The three cars were traveling from La Mora, in the state of Sonora, to Colonia LeBarón in the state of Chihuahua, a four-hour drive partly along a dirt road through the mountains, relatives said. They knew the route well.
Julián LeBarón, a cousin of the three women driving the vehicles, said in a telephone interview from Bavispe, Mexico, that his cousin Rhonita Miller had been traveling to Phoenix to pick up her husband, who works in North Dakota and was returning to celebrate the couple’s anniversary.
Her car broke down, LeBarón said, and the gunmen “opened fire on Rhonita and torched her car.”
She was killed, along with an 11-year-old boy, a 9-year-old girl and the twins, he said.
The two other cars were attacked down the read, and the two other women killed, LeBarón said. A 4-year-old boy and a 6-year-old girl were also killed, he said.
One of the women, Christina Langford, 31, was shot outside her car, LeBarón said. “They shot her point blank in the chest,” he said.
Several family members posted a video, said to have been taken after the attack, showing a charred vehicle riddled with bullet holes, with a fire still burning inside.
Several children hid by the roadside to escape the attackers and were later rescued, family members said. One boy, who is about 12, hiked several miles to La Mora to alert family members about what had happened, said David Langford, a relative.
The boy’s younger sister, who is about 9, was injured and set out on her own. She became lost, and it took hours for the family to find her, said David Langford, who grew up in Sonora and now lives in North Dakota.
The surviving children were taken to Arizona for treatment.
Among the victims was David Langford’s sister, Christina Langford, who grew up in La Mora, a small community of Mormon families surrounded by orchards and dairy cows, and had six children.
Christina Langford was planning to move this week with her children to North Dakota to be closer to her husband, who had relocated there to work in the oil business. “She doesn’t like the city life, and she was trying to give them a better life, and sacrificing being with her husband to do it,” David Langford said.

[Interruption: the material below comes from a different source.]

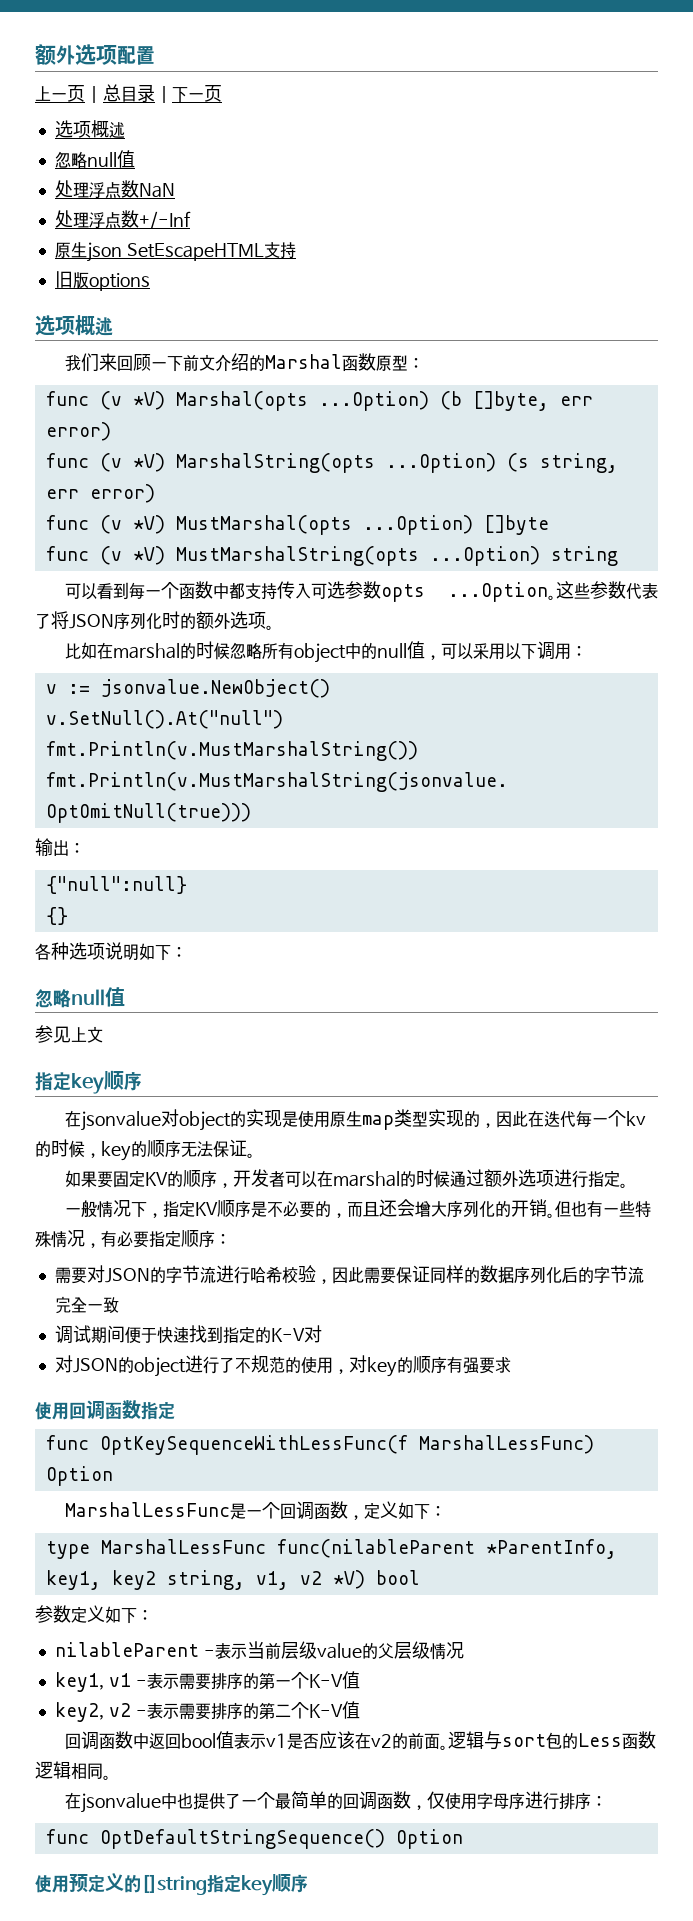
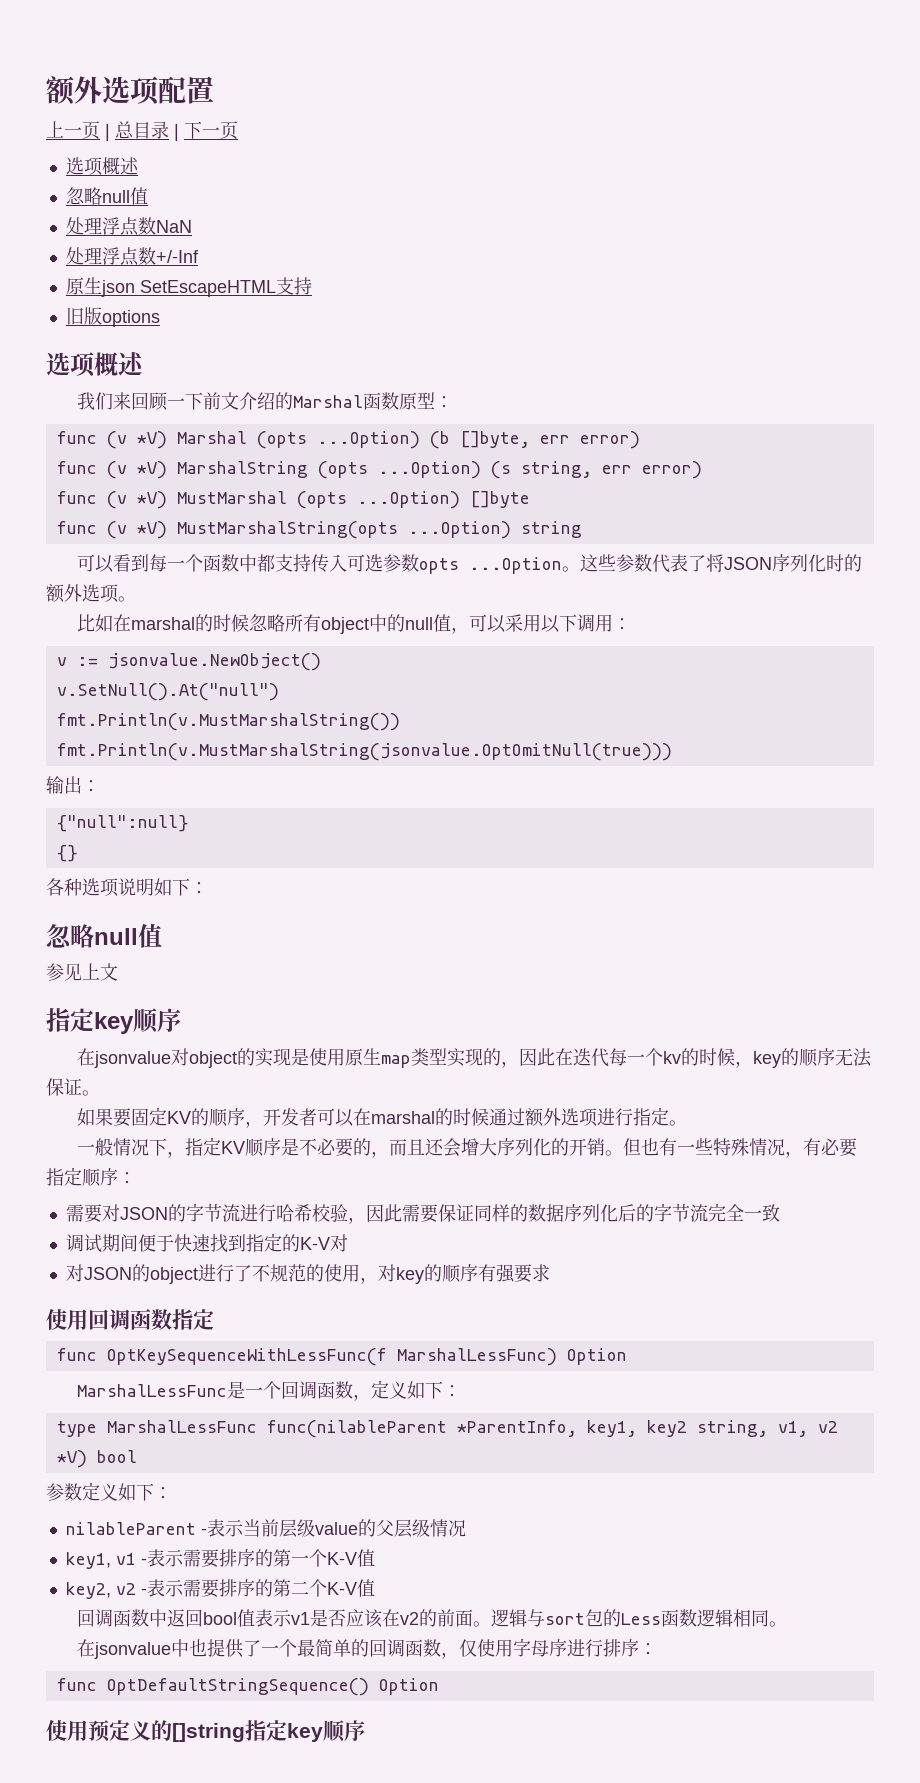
[175,391,308,411] Marshal(opts -> [176,431,307,449] Marshal (opts
[175,453,375,473] MarshalString(opts -> [176,461,368,479] MarshalString (opts
[175,515,352,535] MustMarshal(opts -> [176,491,347,509] MustMarshal (opts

Julian LeBarón said the family had not received any threats, other than general warnings not to travel to Chihuahua, where they typically went to buy groceries and fuel.
David Langford said relatives had been warned by criminal groups to “stay off” the road between La Mora and LeBarón at night, a command they had complied with.
“We’ve been traveling that road for 50 years,” he said.
LeBarón said that perhaps the killings would finally spur enough outrage to force change.
“We need the Mexican people to say at some point, ‘We’ve had enough,” he said. “We need accountability — we don’t have that on any level.”
Mormon families have lived in northern Mexico for decades. Unaffiliated with the mainstream Church of Jesus Christ of Latter-day Saints, some practice plural marriage, while others are monogamous.
The communities make a living on both sides of the border, with many of their members speaking English and holding dual citizenship. In Mexico, they raise cattle and farm alfalfa and chili peppers. The men also travel to the United States to work in different parts of the country.
Over the years, there have been tensions between the Mormons and local criminals. In 2009, two members of the LeBarón family were murdered after organizing local communities against the gangs.
But the Mormons have learned to live with the occasional threat, said Lynn Wariner LeBaron, a part-time resident of the community of Colonia LeBarón. And Ruth Wariner, who grew up in the region, said that in recent years, the Colonia LeBarón community seemed to have established a truce of sorts with the gangs.
So the killings, Wariner said, were a surprise. There just didn’t seem to be any reason for them.
“Things seemed to be getting more peaceful,” she said.